Declaration by Sahiba Gafarova, Chair of the Committee on Migration, Refugees and Displaced Persons:
“On International Migrants’ Day, I would like us to reflect for a moment on the value of migration over the decades and centuries in shaping our Europe of today. If it were not for the constant movement of peoples and individuals over the lands and seas that form the Council of Europe’s “Greater Europe”, our lives now would be very different. We would not have gathered our unique mix of hybrid cultures and behaviours, faiths and customs, which has not emerged without tensions and struggles but which has given us our greatest citizens, scientists, politicians, thinkers and artists.
The movement of populations across the Continent has sometimes signified invasion, confrontation and war. And, unfortunately, in our contemporary context which combines economic stress, political doubt, the rise of extremist forces and the threat of an ecological meltdown, there is a global tendency towards introspection, isolationism and hostile nationalism, based on a fear of foreign influences which might upturn traditions, burden struggling economies and challenge the fragile status quo.

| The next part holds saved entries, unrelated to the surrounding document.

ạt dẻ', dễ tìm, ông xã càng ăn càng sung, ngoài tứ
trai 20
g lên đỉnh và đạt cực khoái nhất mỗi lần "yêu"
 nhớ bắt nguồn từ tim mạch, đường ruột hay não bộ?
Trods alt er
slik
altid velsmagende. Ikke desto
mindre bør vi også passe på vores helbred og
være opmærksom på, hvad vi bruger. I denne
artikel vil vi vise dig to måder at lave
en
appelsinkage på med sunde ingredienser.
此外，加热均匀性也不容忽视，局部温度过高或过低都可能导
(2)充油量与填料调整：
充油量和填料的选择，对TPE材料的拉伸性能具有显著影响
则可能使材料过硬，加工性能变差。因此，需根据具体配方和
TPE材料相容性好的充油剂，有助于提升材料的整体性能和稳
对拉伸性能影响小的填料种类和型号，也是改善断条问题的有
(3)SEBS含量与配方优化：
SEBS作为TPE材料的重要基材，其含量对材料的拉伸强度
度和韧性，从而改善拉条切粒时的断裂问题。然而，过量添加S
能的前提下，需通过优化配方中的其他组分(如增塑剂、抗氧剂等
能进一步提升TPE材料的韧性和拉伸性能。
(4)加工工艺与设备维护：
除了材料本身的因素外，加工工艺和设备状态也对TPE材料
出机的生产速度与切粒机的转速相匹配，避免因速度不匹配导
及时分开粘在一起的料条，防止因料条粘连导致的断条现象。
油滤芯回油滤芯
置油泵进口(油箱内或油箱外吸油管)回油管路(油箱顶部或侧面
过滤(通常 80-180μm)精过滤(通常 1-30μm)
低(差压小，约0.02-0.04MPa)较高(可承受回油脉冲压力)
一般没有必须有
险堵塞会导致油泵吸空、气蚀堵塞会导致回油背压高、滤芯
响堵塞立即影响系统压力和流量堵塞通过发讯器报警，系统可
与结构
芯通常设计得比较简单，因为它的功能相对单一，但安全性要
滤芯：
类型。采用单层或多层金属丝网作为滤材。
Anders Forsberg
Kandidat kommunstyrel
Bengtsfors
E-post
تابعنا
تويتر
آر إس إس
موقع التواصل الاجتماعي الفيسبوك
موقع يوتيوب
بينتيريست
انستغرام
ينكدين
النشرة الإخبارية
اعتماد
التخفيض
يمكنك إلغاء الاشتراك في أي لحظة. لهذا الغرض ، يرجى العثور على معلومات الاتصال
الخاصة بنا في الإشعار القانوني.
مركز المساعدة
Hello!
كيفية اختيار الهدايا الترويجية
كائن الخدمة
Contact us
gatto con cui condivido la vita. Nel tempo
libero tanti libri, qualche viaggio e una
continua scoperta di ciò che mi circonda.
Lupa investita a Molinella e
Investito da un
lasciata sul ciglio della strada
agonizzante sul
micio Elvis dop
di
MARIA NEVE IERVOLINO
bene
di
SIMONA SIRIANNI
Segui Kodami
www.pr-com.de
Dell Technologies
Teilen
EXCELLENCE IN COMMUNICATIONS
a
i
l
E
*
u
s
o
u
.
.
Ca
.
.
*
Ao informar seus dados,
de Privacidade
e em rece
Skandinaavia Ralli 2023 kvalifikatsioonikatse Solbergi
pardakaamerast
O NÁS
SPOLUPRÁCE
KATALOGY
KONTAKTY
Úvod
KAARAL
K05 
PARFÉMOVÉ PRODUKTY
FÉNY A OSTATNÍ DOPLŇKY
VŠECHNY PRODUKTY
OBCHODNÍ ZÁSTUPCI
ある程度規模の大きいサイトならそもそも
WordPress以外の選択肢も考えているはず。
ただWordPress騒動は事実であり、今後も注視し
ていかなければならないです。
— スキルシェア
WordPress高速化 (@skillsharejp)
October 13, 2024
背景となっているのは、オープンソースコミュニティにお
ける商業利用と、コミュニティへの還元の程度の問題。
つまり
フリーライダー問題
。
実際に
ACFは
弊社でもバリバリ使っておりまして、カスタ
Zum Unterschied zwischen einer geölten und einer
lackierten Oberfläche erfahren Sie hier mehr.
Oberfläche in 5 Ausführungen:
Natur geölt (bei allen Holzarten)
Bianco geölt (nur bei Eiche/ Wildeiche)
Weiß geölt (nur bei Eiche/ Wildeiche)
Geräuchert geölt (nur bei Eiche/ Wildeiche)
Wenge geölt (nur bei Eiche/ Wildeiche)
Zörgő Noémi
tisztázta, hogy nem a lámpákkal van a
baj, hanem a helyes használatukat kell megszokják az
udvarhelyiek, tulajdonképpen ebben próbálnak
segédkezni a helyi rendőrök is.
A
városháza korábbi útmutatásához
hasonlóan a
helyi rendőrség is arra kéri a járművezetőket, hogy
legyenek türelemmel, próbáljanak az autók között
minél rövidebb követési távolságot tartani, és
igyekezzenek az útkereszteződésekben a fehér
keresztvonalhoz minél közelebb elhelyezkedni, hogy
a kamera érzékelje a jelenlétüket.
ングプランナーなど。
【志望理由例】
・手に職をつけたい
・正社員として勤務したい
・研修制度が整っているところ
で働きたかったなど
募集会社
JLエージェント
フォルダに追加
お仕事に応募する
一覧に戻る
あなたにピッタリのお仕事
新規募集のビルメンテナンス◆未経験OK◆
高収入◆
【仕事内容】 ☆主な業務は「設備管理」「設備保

Statistics, research and observation on the ground, however, show clearly that countries which welcome and integrate migrants socially, economically and culturally are the most successful in the mid- and long term. Immigration is part of the solution to Western Europe’s demographic winter; the influx of skilled workers contributes to the reinforcement of Europe’s labour force; the political, social and cultural landscape benefits from new impetus. Ongoing work in the PACE Committee on Migration, Refugees and Displaced Persons on the value of migrants for society, on integration of migrants in times of critical pressure and on comprehensive responses to the migration crisis all point to migration as a long-term solution entailing only short-lived problems, provided it is handled appropriately.
So on International Migrants’ Day, I urge all our member States, international organisations and civil society to make further efforts to welcome the current migration influx, to look upon the arrival of optimistic and motivated adults, children and young people in Europe as an asset, and to treat their arrival with humanity and long-sightedness. Migration today is not a crisis or a threat, it is an opportunity for all of us.”